◆ About this exercise ◆
Set down the data below in full, exactly as it reads, but without the pictures.

Segment Start: Data segment

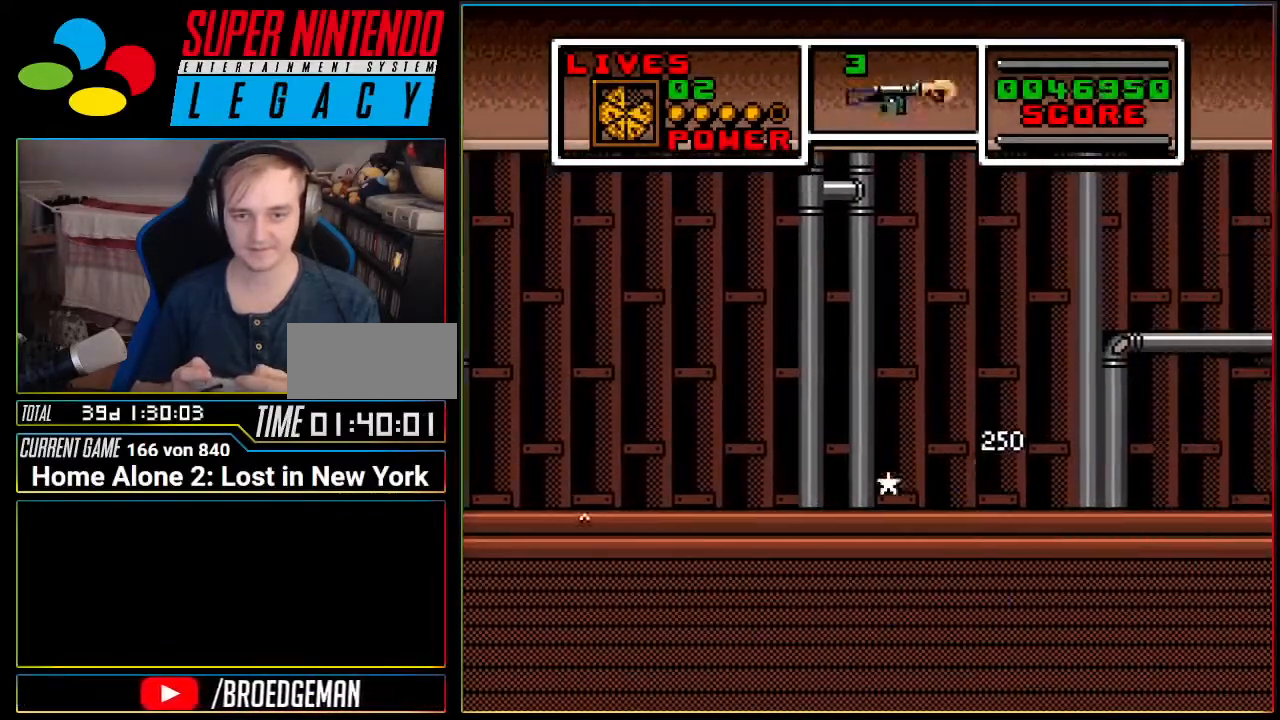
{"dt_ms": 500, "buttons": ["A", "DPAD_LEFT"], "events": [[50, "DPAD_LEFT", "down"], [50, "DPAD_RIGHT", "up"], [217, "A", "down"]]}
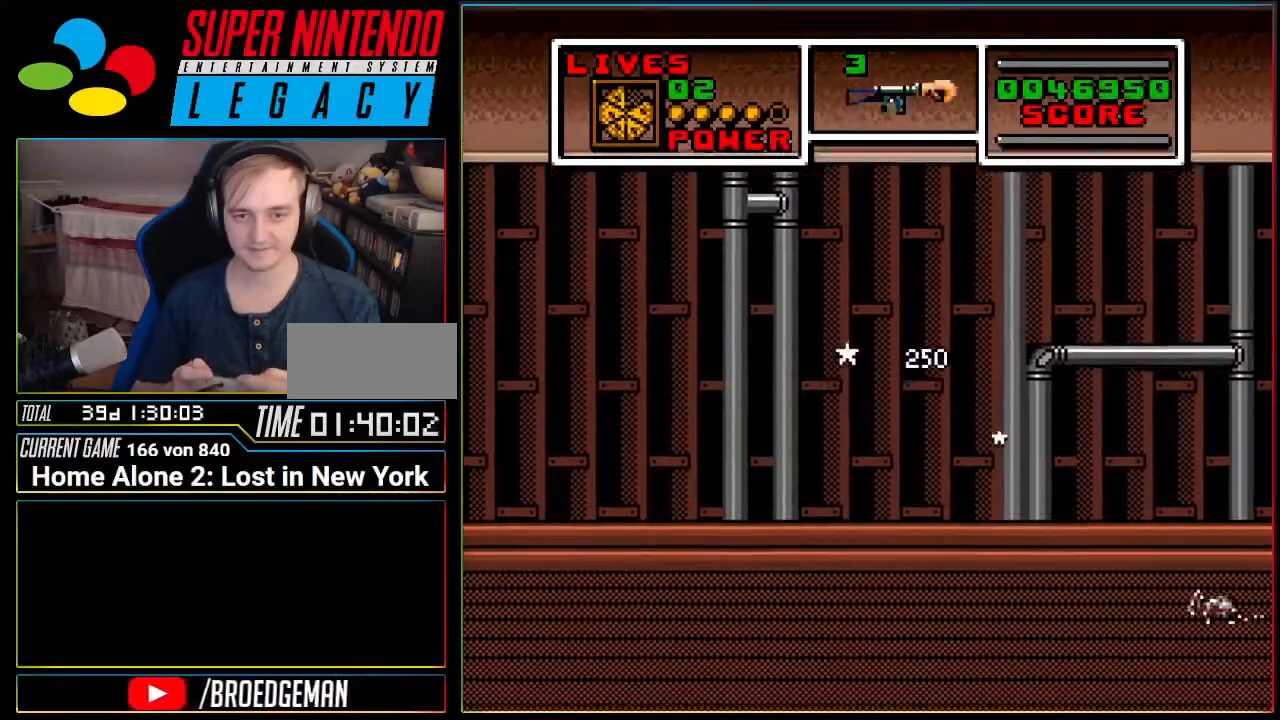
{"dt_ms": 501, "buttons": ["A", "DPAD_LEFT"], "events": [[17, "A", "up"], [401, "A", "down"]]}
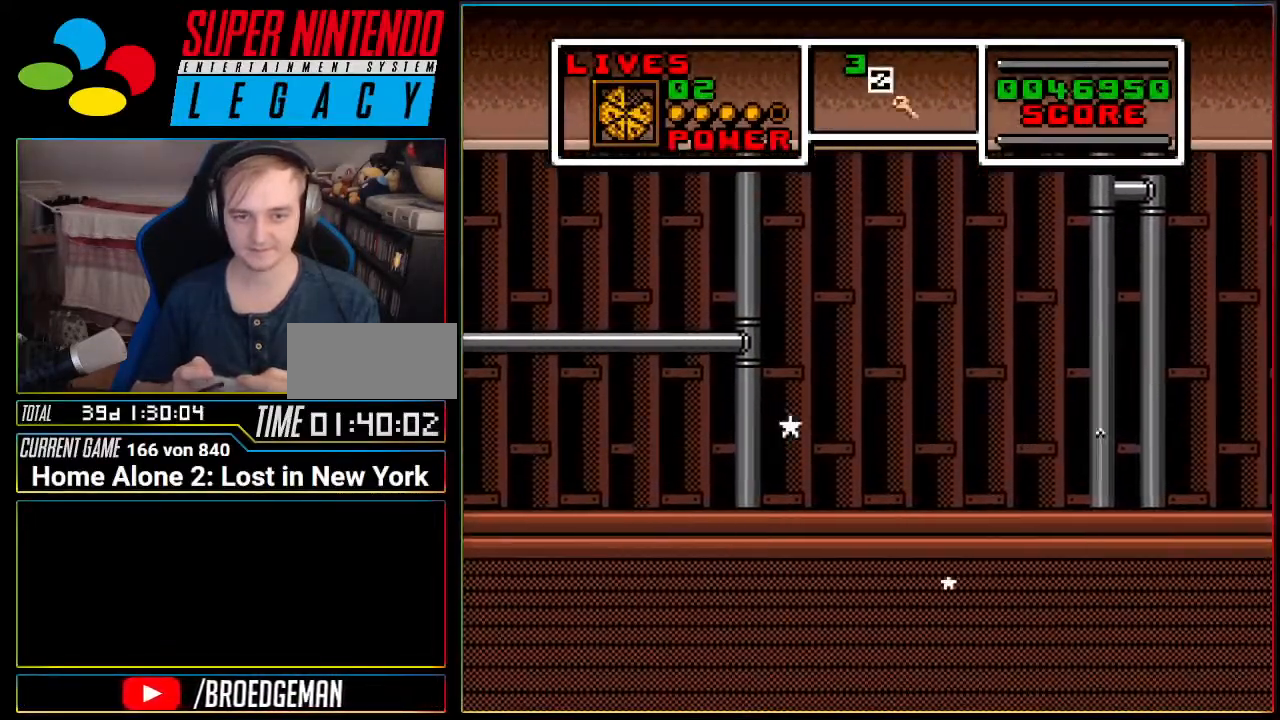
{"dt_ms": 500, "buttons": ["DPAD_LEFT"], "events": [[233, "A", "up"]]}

Segment End: Data segment

◆ Completed exercise ◆
{"dt_ms": 500, "buttons": ["A", "DPAD_LEFT"], "events": [[50, "DPAD_LEFT", "down"], [50, "DPAD_RIGHT", "up"], [217, "A", "down"]]}
{"dt_ms": 501, "buttons": ["A", "DPAD_LEFT"], "events": [[17, "A", "up"], [401, "A", "down"]]}
{"dt_ms": 500, "buttons": ["DPAD_LEFT"], "events": [[233, "A", "up"]]}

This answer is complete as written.